Genetic studies in adults indicate that genes influencing the personality trait of neuroticism account for substantial genetic variance in anxiety and depression and in somatic health. Here, we ...examine for the first time the factors underlying the relationship between neuroticism and anxiety/depressive and somatic symptoms during adolescence.
The Somatic and Psychological Health Report (SPHERE) assessed symptoms of anxiety/depression (PSYCH-14) and somatic distress (SOMA-10) in 2459 adolescent and young adult twins 1168 complete pairs (35.4% monozygotic, 53% female) aged 12-25 years (mean=15.5 ± 2.9). Differences between boys and girls across adolescence were explored for neuroticism, SPHERE-34, and the subscales PSYCH-14 and SOMA-10. Trivariate analyses partitioned sources of covariance in neuroticism, PSYCH-14 and SOMA-10.

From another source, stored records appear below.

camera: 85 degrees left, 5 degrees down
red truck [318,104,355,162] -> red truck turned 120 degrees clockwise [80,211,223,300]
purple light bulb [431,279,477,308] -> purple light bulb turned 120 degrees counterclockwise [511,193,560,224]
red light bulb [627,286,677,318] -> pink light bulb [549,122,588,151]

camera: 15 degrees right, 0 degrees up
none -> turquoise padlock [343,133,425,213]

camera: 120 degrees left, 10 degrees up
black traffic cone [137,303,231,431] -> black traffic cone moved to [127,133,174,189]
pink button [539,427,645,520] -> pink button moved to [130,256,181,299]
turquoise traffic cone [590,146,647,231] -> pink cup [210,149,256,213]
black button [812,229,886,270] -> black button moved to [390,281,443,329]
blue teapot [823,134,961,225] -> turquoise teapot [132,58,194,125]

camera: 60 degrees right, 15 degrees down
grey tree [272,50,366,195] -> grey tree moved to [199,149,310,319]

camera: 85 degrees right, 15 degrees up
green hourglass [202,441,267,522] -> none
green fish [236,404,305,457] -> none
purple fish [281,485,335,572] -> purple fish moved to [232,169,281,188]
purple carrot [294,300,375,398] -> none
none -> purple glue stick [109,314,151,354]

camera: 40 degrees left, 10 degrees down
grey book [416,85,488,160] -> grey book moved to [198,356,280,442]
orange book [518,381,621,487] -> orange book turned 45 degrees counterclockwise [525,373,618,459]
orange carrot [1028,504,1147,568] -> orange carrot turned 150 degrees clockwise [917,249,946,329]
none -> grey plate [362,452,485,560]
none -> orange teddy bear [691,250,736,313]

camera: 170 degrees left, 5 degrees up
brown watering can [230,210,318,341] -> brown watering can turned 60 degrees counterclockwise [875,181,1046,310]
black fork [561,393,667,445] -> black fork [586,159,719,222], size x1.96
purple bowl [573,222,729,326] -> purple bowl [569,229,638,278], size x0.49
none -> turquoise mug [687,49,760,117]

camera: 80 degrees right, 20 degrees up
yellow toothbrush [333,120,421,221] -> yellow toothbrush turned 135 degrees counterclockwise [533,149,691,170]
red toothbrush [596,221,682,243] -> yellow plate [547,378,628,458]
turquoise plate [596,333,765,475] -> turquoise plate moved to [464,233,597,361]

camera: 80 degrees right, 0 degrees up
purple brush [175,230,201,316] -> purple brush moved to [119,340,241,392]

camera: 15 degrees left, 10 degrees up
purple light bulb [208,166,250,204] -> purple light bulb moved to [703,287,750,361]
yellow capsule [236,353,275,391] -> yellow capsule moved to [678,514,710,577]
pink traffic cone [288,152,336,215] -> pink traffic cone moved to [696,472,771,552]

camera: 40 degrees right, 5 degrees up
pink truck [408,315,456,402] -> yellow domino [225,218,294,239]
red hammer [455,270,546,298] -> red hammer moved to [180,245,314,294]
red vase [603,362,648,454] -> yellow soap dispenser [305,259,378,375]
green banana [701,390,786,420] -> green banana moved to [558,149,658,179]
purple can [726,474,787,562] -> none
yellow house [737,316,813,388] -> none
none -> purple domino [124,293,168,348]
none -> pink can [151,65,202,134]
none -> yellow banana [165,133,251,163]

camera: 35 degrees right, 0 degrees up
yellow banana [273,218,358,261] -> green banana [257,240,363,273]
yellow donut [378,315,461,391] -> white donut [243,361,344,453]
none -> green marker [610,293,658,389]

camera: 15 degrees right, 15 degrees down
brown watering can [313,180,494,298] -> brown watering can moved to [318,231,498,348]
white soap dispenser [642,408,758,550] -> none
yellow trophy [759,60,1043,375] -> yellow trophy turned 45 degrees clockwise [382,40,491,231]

Girls scored higher than boys on both neuroticism and SPHERE, with SPHERE scores for girls increasing slightly over time, whereas scores for boys decreased or were unchanged. Neuroticism and SPHERE scores were strongly influenced by genetic factors heritability (h(2)) = 40-52%. A common genetic source influenced neuroticism, PSYCH-14 and SOMA-10 (impacting PSYCH-14 more than SOMA-10). A further genetic source, independent of neuroticism, accounted for covariation specific to PSYCH-14 and SOMA-10. Environmental influences were largely specific to each measure.
In adolescence, genetic risk factors indexed by neuroticism contribute substantially to anxiety/depression and, to a lesser extent, perceived somatic health. Additional genetic covariation between anxiety/depressive and somatic symptoms, independent of neuroticism, had greatest influence on somatic distress, where it was equal in influence to the factor shared with neuroticism.